[Bounding boxes with keypoints]
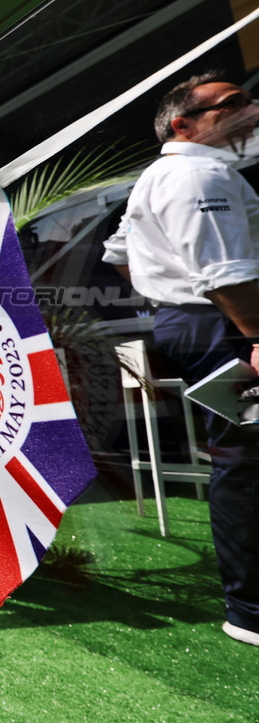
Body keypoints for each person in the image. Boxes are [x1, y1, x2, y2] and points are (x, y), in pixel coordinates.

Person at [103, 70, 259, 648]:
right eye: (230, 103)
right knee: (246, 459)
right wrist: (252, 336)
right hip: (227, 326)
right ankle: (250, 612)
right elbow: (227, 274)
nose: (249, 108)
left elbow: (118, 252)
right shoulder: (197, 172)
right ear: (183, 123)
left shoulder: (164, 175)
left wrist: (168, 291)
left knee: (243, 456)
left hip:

==

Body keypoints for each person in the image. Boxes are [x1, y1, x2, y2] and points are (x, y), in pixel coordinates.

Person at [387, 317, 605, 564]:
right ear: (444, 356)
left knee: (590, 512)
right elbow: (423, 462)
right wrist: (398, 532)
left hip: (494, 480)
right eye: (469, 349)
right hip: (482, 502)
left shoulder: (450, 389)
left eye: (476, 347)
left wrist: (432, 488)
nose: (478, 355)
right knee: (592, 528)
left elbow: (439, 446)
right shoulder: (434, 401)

==

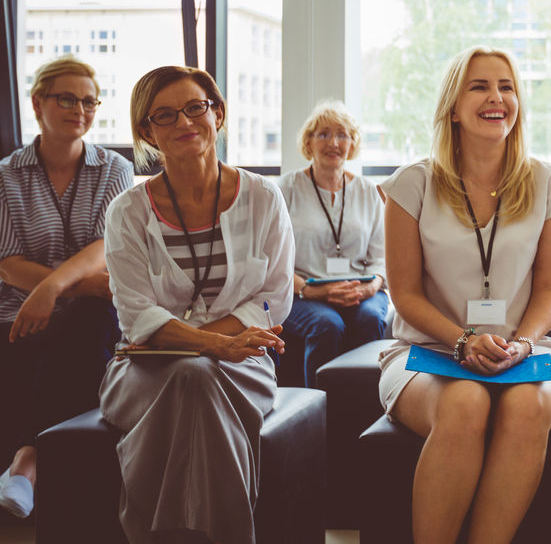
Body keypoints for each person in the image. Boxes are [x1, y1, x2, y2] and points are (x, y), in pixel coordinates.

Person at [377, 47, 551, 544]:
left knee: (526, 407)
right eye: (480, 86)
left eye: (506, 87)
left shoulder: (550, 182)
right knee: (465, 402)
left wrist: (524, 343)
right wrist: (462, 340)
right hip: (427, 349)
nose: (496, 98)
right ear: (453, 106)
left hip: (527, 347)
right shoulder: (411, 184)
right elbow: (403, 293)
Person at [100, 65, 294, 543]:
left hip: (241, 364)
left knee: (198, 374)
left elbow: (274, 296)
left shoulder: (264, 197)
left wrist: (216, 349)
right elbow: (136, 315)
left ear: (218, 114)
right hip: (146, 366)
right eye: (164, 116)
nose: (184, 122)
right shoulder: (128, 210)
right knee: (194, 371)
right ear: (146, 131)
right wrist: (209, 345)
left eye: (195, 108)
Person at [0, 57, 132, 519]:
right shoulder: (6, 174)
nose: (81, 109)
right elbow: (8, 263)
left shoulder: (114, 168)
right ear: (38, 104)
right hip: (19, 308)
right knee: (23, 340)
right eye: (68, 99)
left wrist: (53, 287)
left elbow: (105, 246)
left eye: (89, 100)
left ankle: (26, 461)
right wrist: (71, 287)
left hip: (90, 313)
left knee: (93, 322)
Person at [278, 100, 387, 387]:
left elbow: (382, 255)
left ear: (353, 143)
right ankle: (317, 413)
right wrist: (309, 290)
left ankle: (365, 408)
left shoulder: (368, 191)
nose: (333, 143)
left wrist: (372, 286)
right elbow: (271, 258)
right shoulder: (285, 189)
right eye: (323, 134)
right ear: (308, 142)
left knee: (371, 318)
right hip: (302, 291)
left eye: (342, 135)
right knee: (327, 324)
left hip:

> [EXERCISE DETAILS]: If a line of the records above contains the word "ankle", count it; then give the total and nothing more.

> [WRITTEN REPLY]: 4